Task to carry out: This exercise calls for every line of the listing below that contains the word "their".

=== Begin Enclosure ===

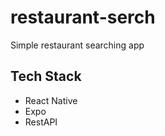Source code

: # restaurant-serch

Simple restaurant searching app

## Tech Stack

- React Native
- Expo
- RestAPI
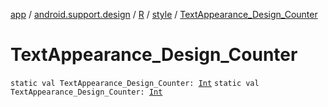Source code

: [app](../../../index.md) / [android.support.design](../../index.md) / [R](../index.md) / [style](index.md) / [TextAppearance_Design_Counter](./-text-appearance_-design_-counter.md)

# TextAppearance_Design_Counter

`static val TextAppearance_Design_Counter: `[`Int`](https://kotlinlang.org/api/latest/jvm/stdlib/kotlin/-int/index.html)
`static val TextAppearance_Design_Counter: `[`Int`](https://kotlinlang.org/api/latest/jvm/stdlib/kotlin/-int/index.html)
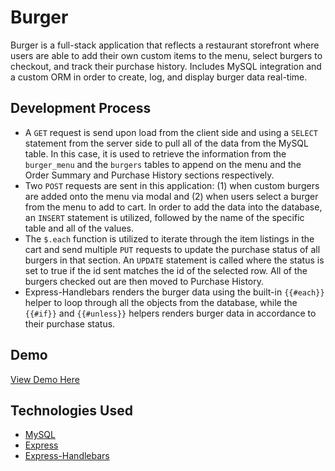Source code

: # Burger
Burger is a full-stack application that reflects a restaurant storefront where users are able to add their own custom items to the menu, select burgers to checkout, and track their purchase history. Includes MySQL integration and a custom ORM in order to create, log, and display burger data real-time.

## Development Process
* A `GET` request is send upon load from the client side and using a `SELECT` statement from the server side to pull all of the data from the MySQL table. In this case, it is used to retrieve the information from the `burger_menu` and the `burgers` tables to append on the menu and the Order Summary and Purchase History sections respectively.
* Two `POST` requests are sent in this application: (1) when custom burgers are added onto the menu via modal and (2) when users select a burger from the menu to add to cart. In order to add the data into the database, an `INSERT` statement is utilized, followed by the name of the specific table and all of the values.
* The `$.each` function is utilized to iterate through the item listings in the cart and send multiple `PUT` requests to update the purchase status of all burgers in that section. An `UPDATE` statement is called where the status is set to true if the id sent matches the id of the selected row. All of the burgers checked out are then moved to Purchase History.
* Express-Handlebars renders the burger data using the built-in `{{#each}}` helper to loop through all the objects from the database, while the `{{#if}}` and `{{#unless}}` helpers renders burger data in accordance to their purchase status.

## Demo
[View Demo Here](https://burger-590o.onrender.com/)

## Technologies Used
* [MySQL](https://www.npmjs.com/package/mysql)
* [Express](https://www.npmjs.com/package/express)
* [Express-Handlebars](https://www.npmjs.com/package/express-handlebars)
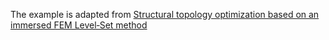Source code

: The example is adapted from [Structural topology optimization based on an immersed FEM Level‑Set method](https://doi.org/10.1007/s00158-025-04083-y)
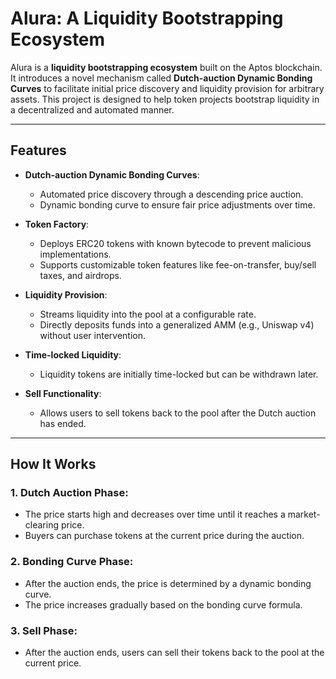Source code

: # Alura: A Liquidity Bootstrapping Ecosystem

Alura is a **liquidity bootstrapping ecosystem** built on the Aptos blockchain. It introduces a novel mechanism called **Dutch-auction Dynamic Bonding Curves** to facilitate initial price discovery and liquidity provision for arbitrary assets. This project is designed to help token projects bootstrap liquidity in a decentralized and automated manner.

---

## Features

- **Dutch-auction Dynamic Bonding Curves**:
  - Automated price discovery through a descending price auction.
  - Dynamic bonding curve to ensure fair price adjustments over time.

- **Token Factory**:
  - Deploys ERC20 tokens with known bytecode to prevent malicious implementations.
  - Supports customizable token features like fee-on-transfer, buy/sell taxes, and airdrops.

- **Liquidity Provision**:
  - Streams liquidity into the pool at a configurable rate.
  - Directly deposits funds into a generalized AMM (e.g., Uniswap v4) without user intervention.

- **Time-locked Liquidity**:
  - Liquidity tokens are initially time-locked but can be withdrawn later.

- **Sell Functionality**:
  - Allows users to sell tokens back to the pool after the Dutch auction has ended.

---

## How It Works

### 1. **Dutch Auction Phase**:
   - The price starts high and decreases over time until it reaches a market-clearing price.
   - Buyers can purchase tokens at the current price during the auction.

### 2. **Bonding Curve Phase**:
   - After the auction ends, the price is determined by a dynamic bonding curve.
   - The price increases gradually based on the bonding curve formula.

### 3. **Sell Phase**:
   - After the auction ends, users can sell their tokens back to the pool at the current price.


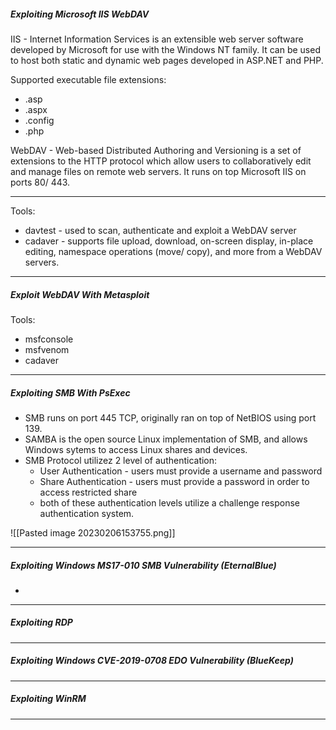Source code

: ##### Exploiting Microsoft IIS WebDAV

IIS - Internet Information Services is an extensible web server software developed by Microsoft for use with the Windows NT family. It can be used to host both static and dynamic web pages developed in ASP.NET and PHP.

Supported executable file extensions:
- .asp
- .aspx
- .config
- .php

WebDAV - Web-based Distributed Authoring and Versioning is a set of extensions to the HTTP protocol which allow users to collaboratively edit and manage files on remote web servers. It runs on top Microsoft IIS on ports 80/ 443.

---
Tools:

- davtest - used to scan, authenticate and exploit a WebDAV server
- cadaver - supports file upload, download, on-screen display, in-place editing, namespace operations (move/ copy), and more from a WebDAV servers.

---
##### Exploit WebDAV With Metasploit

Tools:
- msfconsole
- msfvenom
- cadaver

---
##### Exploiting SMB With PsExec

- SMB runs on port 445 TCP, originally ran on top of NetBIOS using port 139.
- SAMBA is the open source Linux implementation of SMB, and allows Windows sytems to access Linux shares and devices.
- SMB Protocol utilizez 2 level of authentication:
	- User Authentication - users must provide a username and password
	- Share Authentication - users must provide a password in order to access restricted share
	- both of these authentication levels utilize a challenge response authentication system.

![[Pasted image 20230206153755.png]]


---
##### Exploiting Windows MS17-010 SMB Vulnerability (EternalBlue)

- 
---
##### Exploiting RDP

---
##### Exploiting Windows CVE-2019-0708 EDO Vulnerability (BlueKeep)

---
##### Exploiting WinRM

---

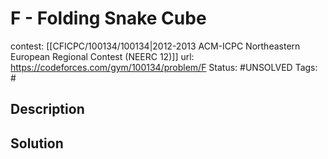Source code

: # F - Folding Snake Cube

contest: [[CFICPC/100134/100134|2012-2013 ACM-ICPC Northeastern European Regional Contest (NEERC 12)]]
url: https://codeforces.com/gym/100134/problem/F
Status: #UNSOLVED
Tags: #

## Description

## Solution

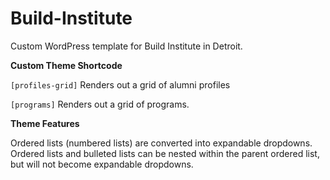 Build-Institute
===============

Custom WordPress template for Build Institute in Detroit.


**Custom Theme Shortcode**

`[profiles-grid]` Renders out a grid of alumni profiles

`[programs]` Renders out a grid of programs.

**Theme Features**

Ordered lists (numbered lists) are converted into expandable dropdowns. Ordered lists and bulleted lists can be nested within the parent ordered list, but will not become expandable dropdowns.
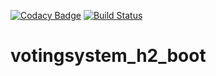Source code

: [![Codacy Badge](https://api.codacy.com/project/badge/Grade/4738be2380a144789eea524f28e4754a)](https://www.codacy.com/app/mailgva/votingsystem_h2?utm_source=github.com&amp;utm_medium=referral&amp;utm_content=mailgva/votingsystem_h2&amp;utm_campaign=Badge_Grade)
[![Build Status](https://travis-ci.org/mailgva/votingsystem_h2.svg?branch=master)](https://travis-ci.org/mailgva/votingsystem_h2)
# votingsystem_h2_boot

=== End Enclosure ===
=== Begin Enclosure ===

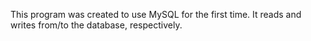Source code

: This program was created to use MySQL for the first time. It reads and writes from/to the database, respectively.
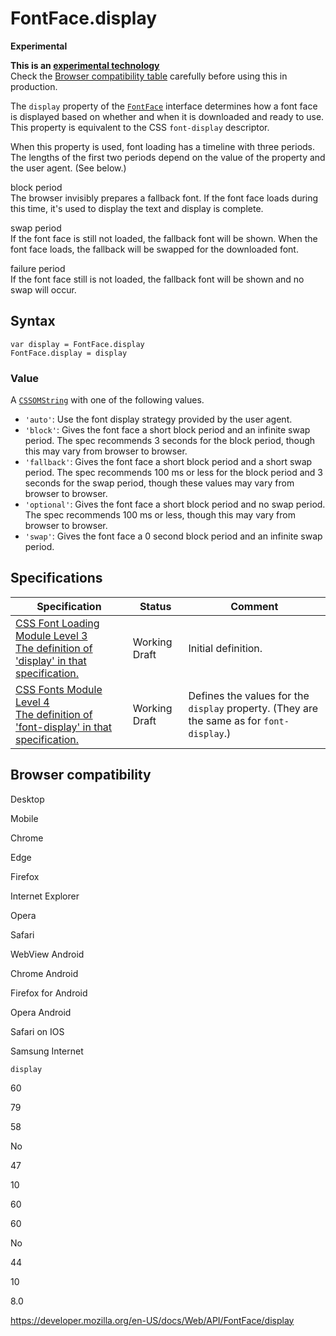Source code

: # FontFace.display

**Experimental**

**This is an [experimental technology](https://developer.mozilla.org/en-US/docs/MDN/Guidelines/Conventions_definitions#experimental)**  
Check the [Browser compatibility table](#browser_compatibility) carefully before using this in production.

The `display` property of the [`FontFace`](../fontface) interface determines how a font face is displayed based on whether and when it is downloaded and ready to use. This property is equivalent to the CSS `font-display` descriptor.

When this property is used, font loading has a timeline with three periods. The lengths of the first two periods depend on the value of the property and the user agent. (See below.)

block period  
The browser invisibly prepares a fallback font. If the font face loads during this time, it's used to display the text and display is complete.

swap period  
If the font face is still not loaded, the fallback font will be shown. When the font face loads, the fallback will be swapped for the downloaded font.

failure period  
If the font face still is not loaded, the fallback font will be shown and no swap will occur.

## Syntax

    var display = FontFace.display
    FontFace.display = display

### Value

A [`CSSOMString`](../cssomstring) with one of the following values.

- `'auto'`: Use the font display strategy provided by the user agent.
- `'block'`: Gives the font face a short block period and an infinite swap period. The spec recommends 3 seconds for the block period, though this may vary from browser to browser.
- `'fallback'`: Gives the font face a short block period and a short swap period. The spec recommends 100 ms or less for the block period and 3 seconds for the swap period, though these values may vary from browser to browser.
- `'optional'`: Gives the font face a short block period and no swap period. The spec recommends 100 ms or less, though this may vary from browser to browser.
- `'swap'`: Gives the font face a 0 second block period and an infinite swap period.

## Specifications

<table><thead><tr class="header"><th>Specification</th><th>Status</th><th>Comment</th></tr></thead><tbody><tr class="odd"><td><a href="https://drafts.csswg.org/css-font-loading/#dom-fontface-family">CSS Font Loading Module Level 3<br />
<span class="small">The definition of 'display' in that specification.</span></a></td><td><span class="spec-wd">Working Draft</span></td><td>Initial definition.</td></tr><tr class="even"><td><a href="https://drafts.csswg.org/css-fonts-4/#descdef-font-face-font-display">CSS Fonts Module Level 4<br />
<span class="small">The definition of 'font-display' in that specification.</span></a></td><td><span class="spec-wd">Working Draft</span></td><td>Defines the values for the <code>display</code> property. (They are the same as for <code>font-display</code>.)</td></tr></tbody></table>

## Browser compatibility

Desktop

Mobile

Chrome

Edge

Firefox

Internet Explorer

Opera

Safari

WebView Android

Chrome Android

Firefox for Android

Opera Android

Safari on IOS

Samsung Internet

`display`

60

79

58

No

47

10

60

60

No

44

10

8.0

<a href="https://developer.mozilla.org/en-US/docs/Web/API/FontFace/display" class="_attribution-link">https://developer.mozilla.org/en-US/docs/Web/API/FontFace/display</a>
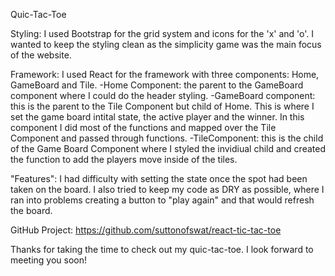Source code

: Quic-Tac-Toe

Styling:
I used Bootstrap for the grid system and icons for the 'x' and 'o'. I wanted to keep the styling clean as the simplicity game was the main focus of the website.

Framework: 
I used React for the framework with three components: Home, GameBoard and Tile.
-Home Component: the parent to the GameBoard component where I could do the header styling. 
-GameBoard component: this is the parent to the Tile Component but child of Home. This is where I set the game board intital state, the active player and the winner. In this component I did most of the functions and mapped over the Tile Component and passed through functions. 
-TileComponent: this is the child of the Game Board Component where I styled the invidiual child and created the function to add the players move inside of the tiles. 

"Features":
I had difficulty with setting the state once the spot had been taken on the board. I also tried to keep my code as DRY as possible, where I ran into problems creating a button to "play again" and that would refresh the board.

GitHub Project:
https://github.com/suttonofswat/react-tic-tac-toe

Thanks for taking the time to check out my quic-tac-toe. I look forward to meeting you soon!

=== End Enclosure ===

Answer section:
Burger is a full-stack application that reflects a restaurant storefront where users are able to add their own custom items to the menu, select burgers to checkout, and track their purchase history. Includes MySQL integration and a custom ORM in order to create, log, and display burger data real-time.
* Express-Handlebars renders the burger data using the built-in `{{#each}}` helper to loop through all the objects from the database, while the `{{#if}}` and `{{#unless}}` helpers renders burger data in accordance to their purchase status.
   - After the auction ends, users can sell their tokens back to the pool at the current price.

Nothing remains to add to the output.